Requirement:
Search the entries below for the word "through" and copy each line that has it.

Data provided:
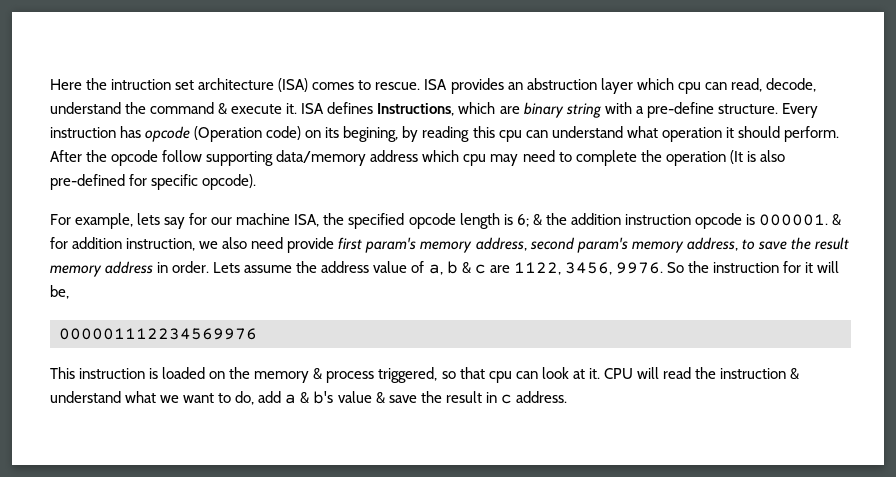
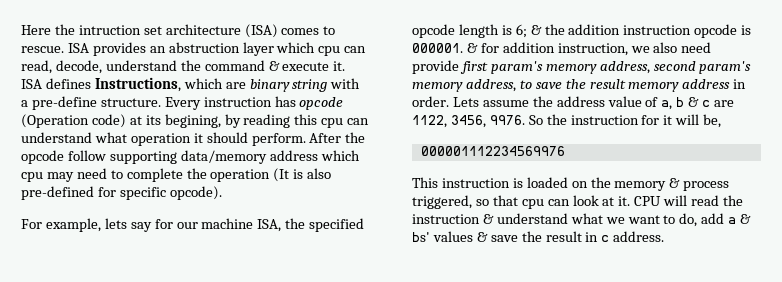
[305,130,322,138] on -> [129,116,142,125] at
[313,391,372,404] b's value -> [412,231,473,242] bs' values

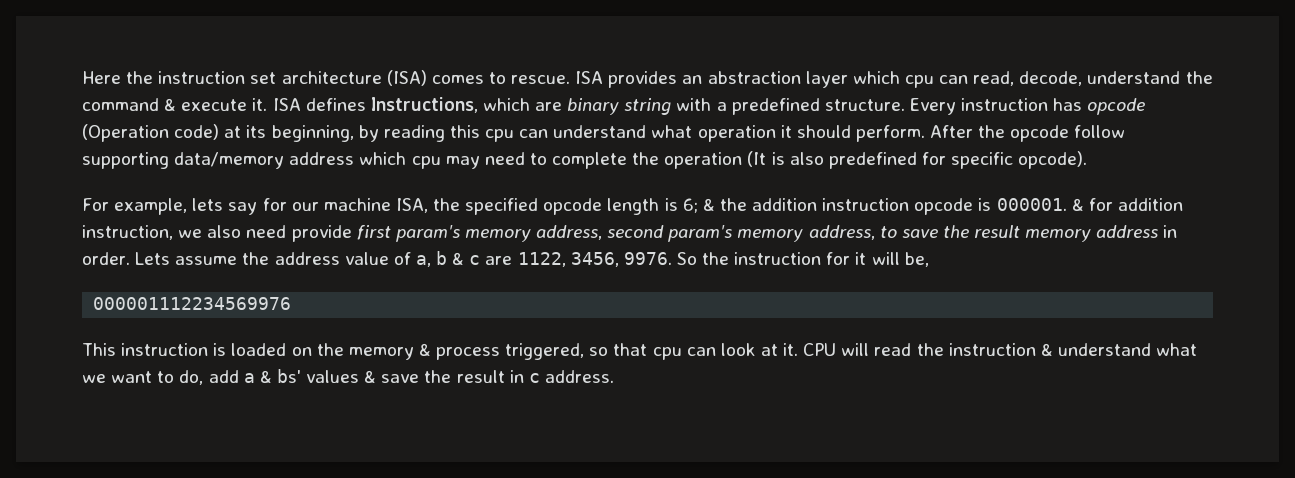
[78,25,141,35] intruction -> [158,71,246,84] instruction
[168,42,240,53] abstruction -> [707,71,801,84] abstraction
[31,96,97,110] pre-define -> [731,98,820,115] predefined
[164,114,221,128] begining, -> [271,125,354,142] beginning,
[21,186,94,200] pre-defined -> [828,152,917,169] predefined

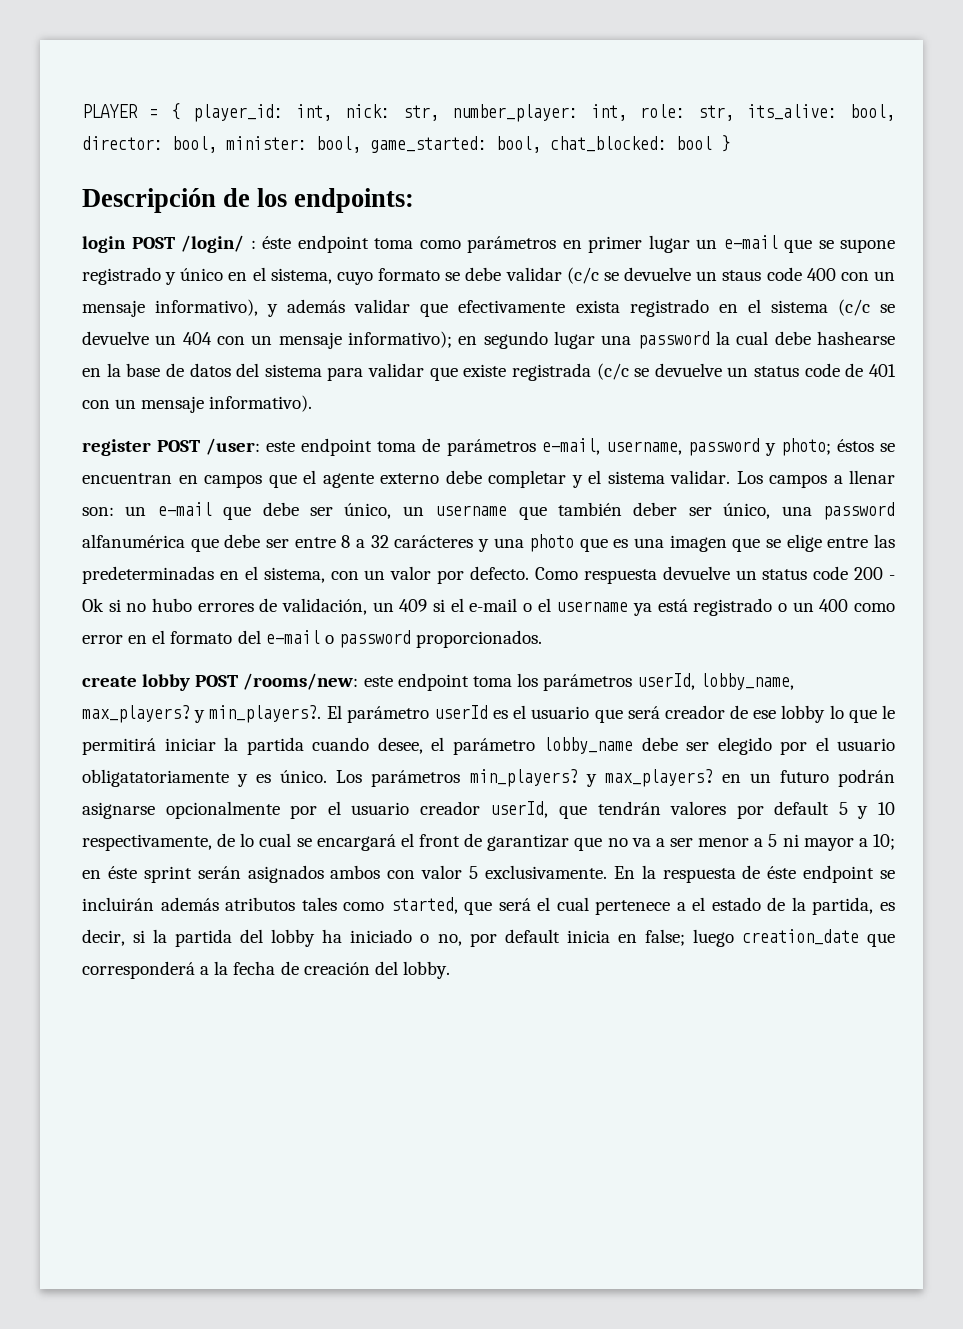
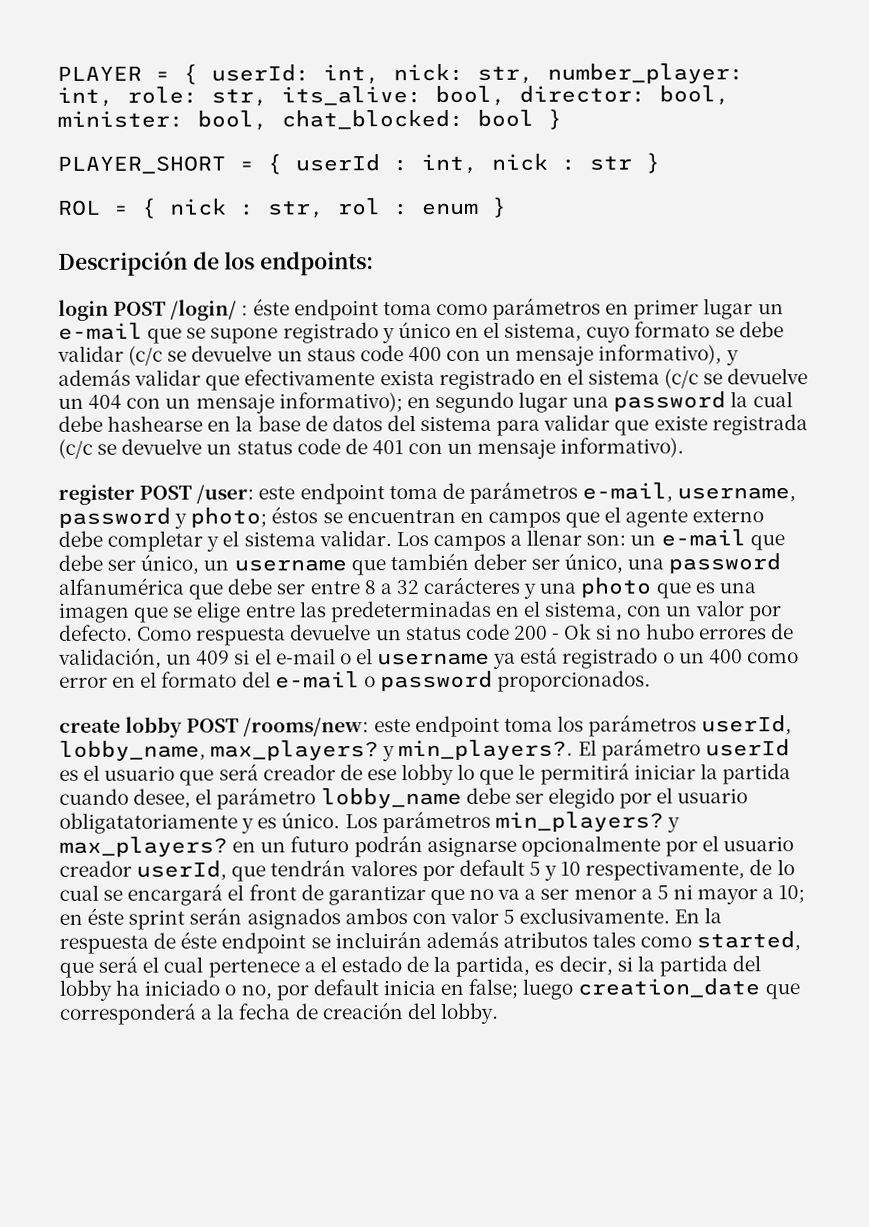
[193,104,283,122] player_id: -> [211,64,310,82] userId:
[370,136,541,153] game_started: bool, -> (268, 120) none
(730, 143) none -> [57,152,660,175] [57,196,507,219] // PLAYER_SHORT = { userId : int, nick : str } // ROL = { nick : str, rol : enum }

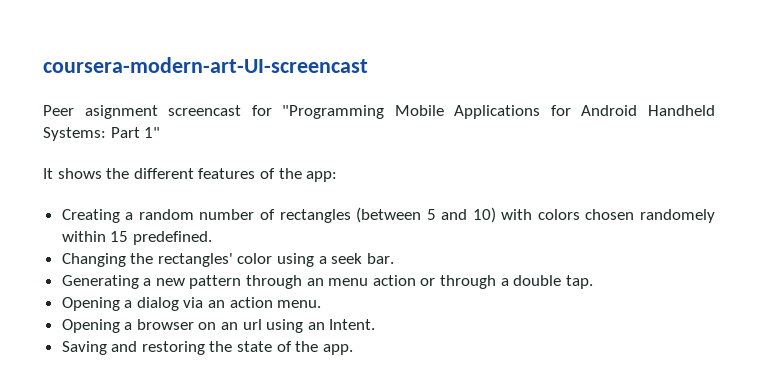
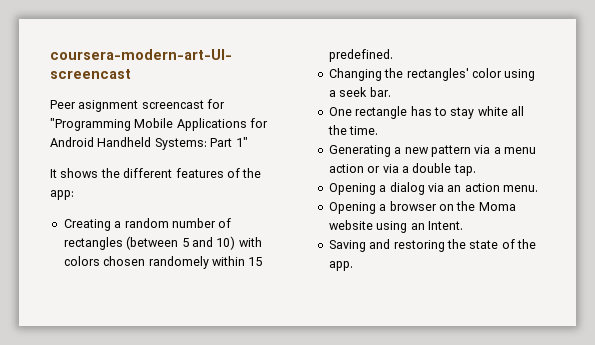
(394, 258) none -> [328,106,524,119] [327,125,379,135] // One rectangle has to stay white all the time.
[246,275,324,289] through an -> [474,145,501,154] via a
[440,275,497,289] through -> [382,164,399,173] via
[221,319,262,330] an url -> [456,201,516,211] [328,220,373,230] the Moma website

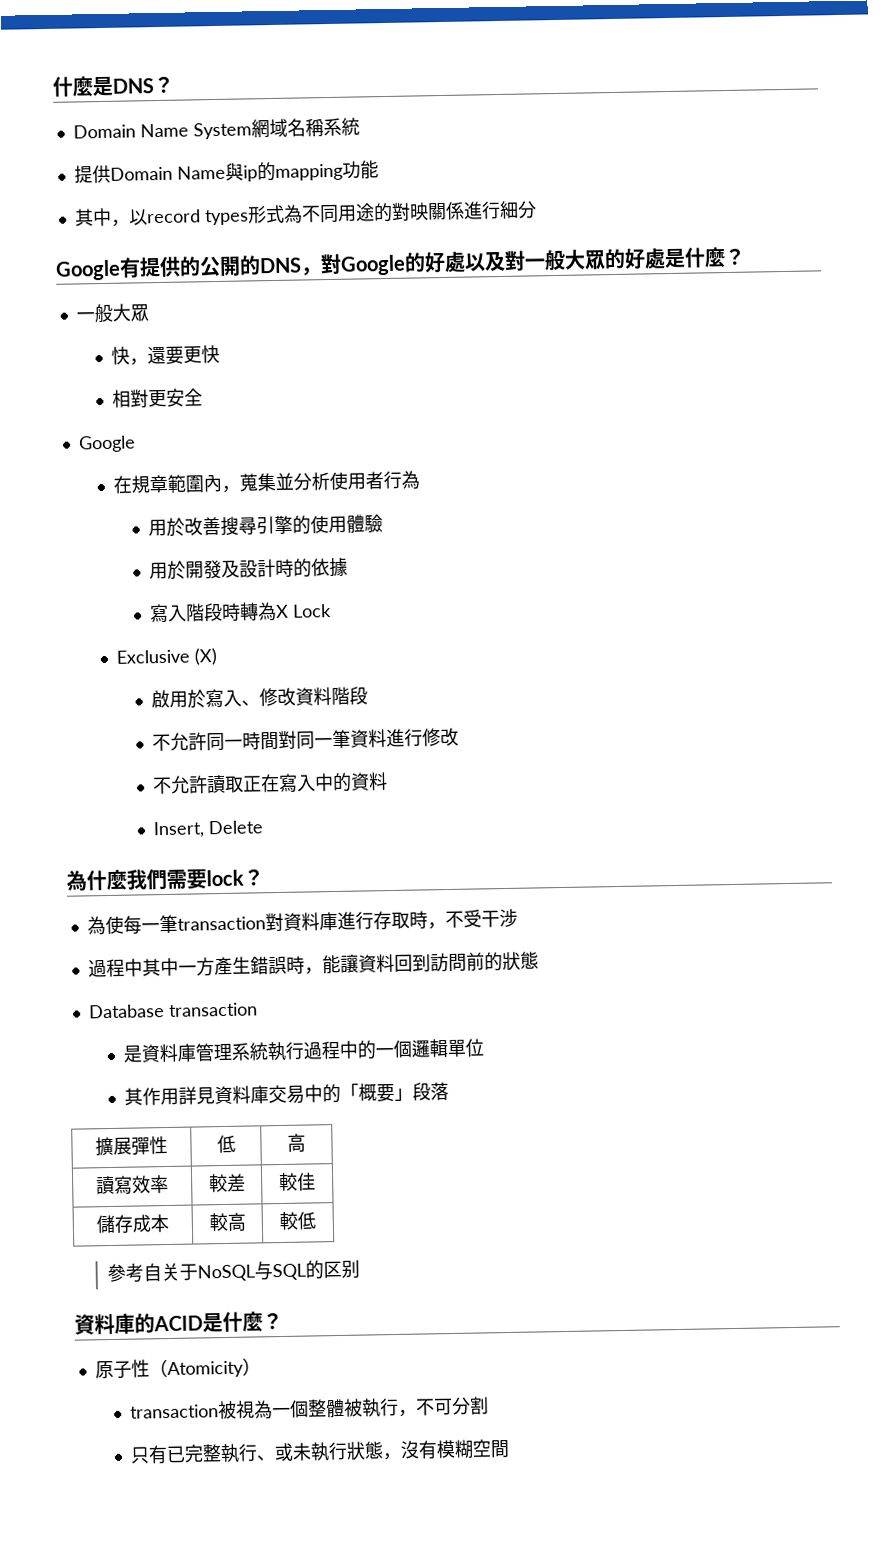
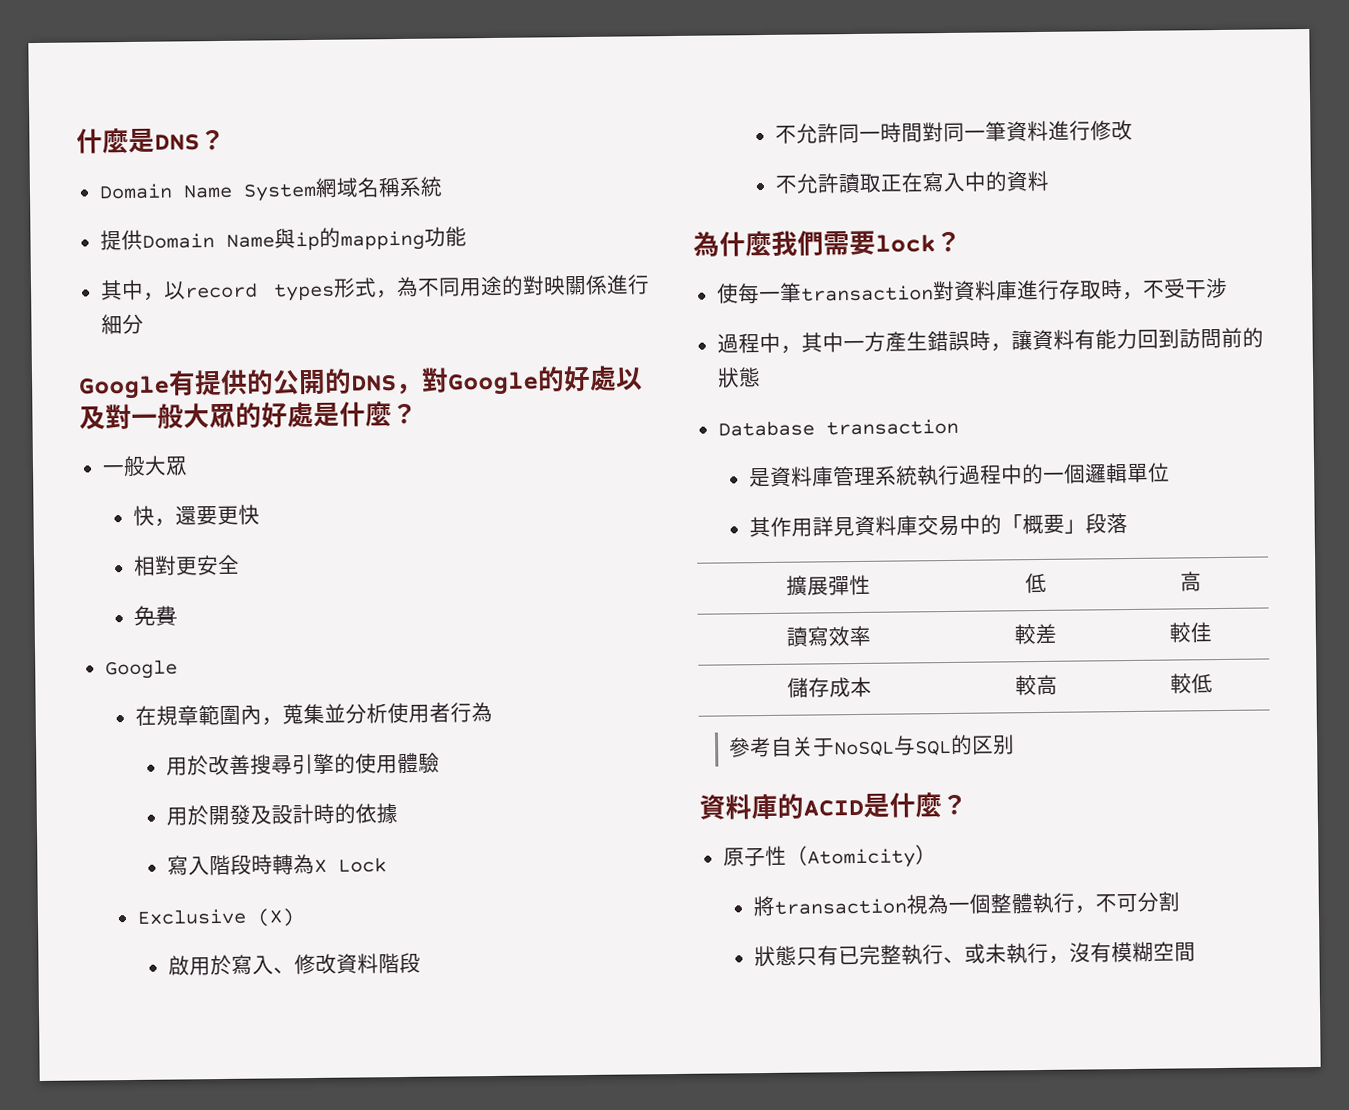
(285, 214) none -> [376,290,399,299] ，
(204, 397) none -> [133,605,177,626] // 免費
[153,820,264,839] // Insert, Delete -> (1050, 181) none
[86,916,106,936] 為 -> (962, 241) none
(143, 967) none -> [779,345,802,354] ，
[321,953,395,975] 能讓資料 -> [1010,328,1138,351] 讓資料有能力
[130,1400,238,1420] transaction被 -> [752,895,907,917] 將transaction
[343,1398,364,1417] 被 -> (1033, 903) none
(490, 1405) none -> [753,945,797,968] 狀態
[346,1441,385,1461] 狀態 -> (1049, 953) none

Written response:
[246,275,324,289] through an -> [474,145,501,154] via a
[440,275,497,289] through -> [382,164,399,173] via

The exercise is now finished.